The problem is that the newest data in Splunk appears to be about 8 hours behind the database table. Splunk is certainly indexing the data, as the summary page shows the count incrementing every second or so. The data are correct, in that the timestamps shown reflect what is in the database but they're stuck at about 8 hours behind (i.e. at 9am I can only see logs from about 1am).

I'm not sure if this is a red herring or not, but my timezone is UTC+8. The 8 hour difference could just be a coincidence but I can't be certain.
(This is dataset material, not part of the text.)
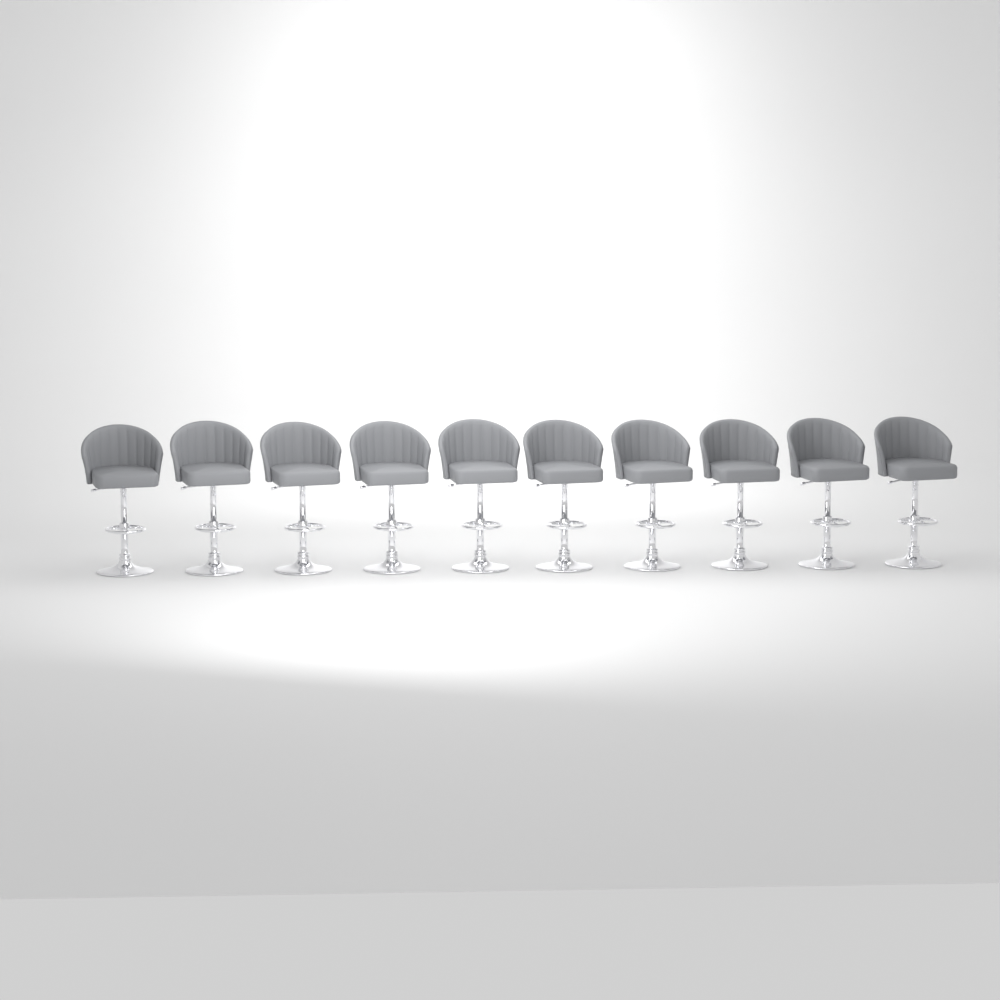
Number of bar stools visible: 10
The log timestamps are also in UTC+8.

When I run Splunk query like so:

sourcetype="dblogs" |stats max(Id) as maxid

And a similar SQL query:

SELECT Max(Id) FROM Log;

The database is significantly ahead of Splunk (by about 22k - which is about right).

Is indexing affected by the timestamp field & potential timezone offsets? Is there any other setting I can tweak to get it up to speed?

EDIT: Some new information that will hopefully bump this a little:

When I check the 'state.xml' file for this input, I get the following (except in real XML, not []).

[list]
  [value key="latest.Id"]
    [value class="int"]61293050[/value]
  [/value]
[/list]

This matches up with the database's max ID when I run an SQL query directly. However when I run a stats max(Id) query in Splunk I get something from 8 hours ago:

+----------+---------------------+
| Id       | CreatedOn           |
+----------+---------------------+
| 61285887 | 2013-05-31 01:13:18 |
| 61293050 | 2013-05-31 09:17:24 |
+----------+---------------------+

If it helps, my Splunk server is running in UTC timezone, as is the MySQL database server. The data is logged in UTC+8.